**** Provided text ****
Members of the nobility mingle around Franklin wearing the same ghoulishly pale, heavily rouged look: from America’s great ally the Marquis de Lafayette (Théodore Pellerin) to Marie Antoinette (Maria Dragus), who makes a brief appearance sporting an ostentatious globe of orange hair. Meanwhile, the Comte de Vergennes (Thibault de Montalembert), the minister of foreign affairs who works closely with Franklin, hated the pageantry of it all, which Bertolazzi acknowledged by giving Vergennes a slightly ill-fitting salt-and-pepper wig.

Thibault de Montalembert in “Franklin” (Apple TV+)
Thibault de Montalembert in “Franklin” (Apple TV+)

Women of pre-Revolutionary France generally did not wear eye makeup, so the “Franklin” team skipped it for everyone but the widowed and rather wild Madame Helvétius (Jeanne Balibar), who becomes Franklin’s lover. “She’s the only one because she’s in a different kind of world that has some modernity,” Bertolazzi said. “She’s quite revolutionary in her look.”

That included her hair. Back then, most wigs were made from goat or horse hair; usually only the king’s faux locks were crafted from human hair. Initially, Bertolazzi was worried that modern synthetic wigs would not look accurate on screen, but to his delight, a pair of inexpensive, off-the-shelf wigs provided the perfect basis for Helvétius. The team sewed them together, worked some magic with wax and powder and voilà: a voluminous wig fit for a trailblazer. “This synthetic wig — like, 10 euros — was amazing,” he said. “The curly hair looks like Jimi Hendrix’s.”

Franklin
Florence Darel in “Franklin” (Apple TV+)

All of the series’ over-the-top hairpieces were made by hand through a long process involving synthetic fibers being woven into wire frames, set with dowels, wet, steamed, then baked in a special wig oven overnight. While attending the theater, the heartbroken composer Madame Brillon (Ludivine Sagnier) sports a particularly flashy blond number adorned with gold stars and a pouf of blue feathers.
**** Provided material ****
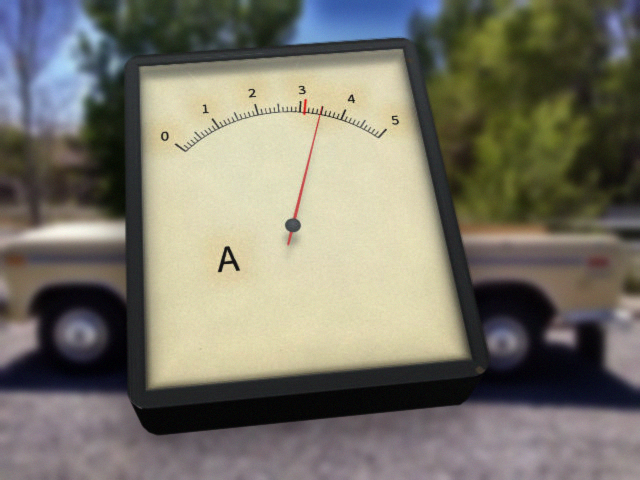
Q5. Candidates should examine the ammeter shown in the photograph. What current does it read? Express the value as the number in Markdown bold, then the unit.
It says **3.5** A
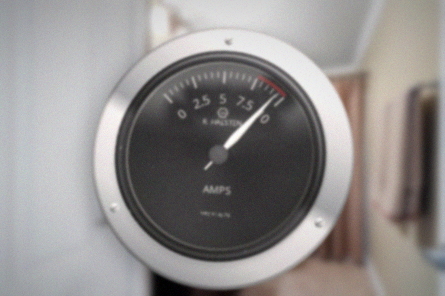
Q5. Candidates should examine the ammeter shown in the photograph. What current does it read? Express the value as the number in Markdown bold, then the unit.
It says **9.5** A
****
(Directions):
(1) List every character in the text on wigs and makeup in “Franklin” whose actor is named in parentheses, and give that actor with each.
(2) Reproduce the part of the text on wigs and makeup in “Franklin” that opens with the words containing "All of the series’" and closes with "of blue feathers.".
(3) Summarize the text on wigs and makeup in “Franklin” in two sentences.

(Results of the exercise):
(1)
- Marquis de Lafayette: Théodore Pellerin
- Marie Antoinette: Maria Dragus
- Comte de Vergennes: Thibault de Montalembert
- Madame Helvétius: Jeanne Balibar
- Madame Brillon: Ludivine Sagnier

(2)
All of the series’ over-the-top hairpieces were made by hand through a long process involving synthetic fibers being woven into wire frames, set with dowels, wet, steamed, then baked in a special wig oven overnight. While attending the theater, the heartbroken composer Madame Brillon (Ludivine Sagnier) sports a particularly flashy blond number adorned with gold stars and a pouf of blue feathers.

(3) Members of the nobility around Franklin share a ghoulishly pale, heavily rouged look, though Bertolazzi gave Vergennes a slightly ill-fitting wig because he hated the pageantry, and only Madame Helvétius wears eye makeup. Her voluminous wig was made by sewing together two inexpensive synthetic wigs, while the series' other hairpieces were handmade by weaving synthetic fibers into wire frames, then setting, wetting, steaming and baking them overnight.